One of the functions of CloudFlare is to act as CDN (Content Delivery Network) that automatically caches selected file types of static content by way of extension, and then serves the subsequent requests to the cached objects directly from its global CDN servers.
CloudFlare CDN works slightly different from other CDN services because CloudFlare essentially serves as the proxy for the website, where all content passes through CloudFlare’s server before it’s hitting visitor’s web browser. Likewise for the requests to the website.
As the result, CloudFlare able to act as CDN by automatically caching static content such as CSS, JS, BMP, JPG, JPEG, TIFF, GIF, ICO, PDF, SWF, SVG, PNG, WEBP, and more, transparently without any user interaction. While this makes setting up to use CloudFlare as CDN extremely easy and straightforward, it’s harder to know for certain if CloudFlare actually caches the static content file types of your website, and serves them from the CDN when requested.

——

● WHAT YOU ARE ASKED TO DO:
Return everything from "CloudFlare CDN works" down to "to the website." in the text about CloudFlare's CDN, copied word for word.

● Collected data:
——

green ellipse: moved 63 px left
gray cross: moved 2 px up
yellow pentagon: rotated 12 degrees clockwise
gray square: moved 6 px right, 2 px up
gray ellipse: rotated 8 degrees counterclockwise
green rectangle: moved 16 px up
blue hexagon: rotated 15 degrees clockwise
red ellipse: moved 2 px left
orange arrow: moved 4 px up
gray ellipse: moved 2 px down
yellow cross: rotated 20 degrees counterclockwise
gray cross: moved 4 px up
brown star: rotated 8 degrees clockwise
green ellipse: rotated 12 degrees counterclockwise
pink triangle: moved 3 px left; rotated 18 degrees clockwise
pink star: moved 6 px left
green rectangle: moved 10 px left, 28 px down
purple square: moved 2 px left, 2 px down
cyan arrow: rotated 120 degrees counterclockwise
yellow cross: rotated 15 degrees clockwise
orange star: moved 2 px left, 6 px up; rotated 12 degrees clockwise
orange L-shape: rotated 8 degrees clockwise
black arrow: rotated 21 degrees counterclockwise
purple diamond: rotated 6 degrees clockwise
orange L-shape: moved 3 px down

——

● TASK RESULT:
CloudFlare CDN works slightly different from other CDN services because CloudFlare essentially serves as the proxy for the website, where all content passes through CloudFlare’s server before it’s hitting visitor’s web browser. Likewise for the requests to the website.